Impact of extracellular nucleic acids from lactic acid bacteria on qPCR and RT-qPCR results in dairy matrices: Implications for defining molecular markers of cell integrity

- We quantified the impact of extracellular (free) nucleic acids on qPCR and RT-qPCR results.
- Streptococcus thermophilus and Lactococcus lactis were evaluated in dairy samples.

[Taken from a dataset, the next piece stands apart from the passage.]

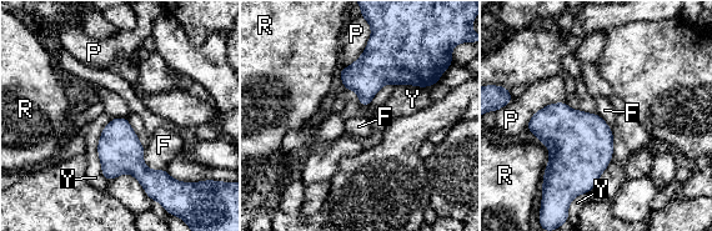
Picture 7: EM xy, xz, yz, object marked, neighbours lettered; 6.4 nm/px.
{"longest_contact_nm": ["Y", 400], "act": "leave", "each": {"F": "other", "P": "other", "R": "other", "Y": "other"}, "border": {"pic": 7, "px": [[144, 146], [144, 162], [164, 170]]}, "found": "none of them fits"}

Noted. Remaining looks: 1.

- Free DNA modified qPCR results in levels sufficient to bias quantifications.
- Ten times more of free RNA than of DNA had to be used to modify quantifications.
- Bacterial mRNA detection may be used as a molecular signature of cell integrity.

In this study, we evaluated whether quantitative PCR (qPCR) and reverse transcription-qPCR (RT-qPCR) results could be affected by extracellular (free) DNA or RNA, respectively, obtained either from isolated bacteria or from fermented dairy foods manufactured with these microorganisms. These experimental set-ups involved two starter lactic acid bacteria (SLAB), Streptococcus thermophilus and Lactococcus lactis, as models across their most common technological environments: yoghurt, milk and cheese. The presence of free DNA modified qPCR results in levels sufficient to bias SLAB determinations, indicating that DNA may be a poor measure of cellular integrity. Furthermore, we showed for the first time that an order of magnitude more of free RNA than of DNA had to be used to modify RT-qPCR results. Importantly, the interference produced by free DNA and RNA was maintained across all the dairy matrices evaluated, independently of the SLAB and of the source of nucleic acids used, in both negative and positive samples. This study suggests that, contrary to DNA molecules, mRNA from dead microorganisms or from other extracellular sources may not be a determinant factor in skewing molecular quantifications. Therefore, our results support the potential use of mRNA as a molecular signature of cell integrity in dairy matrices.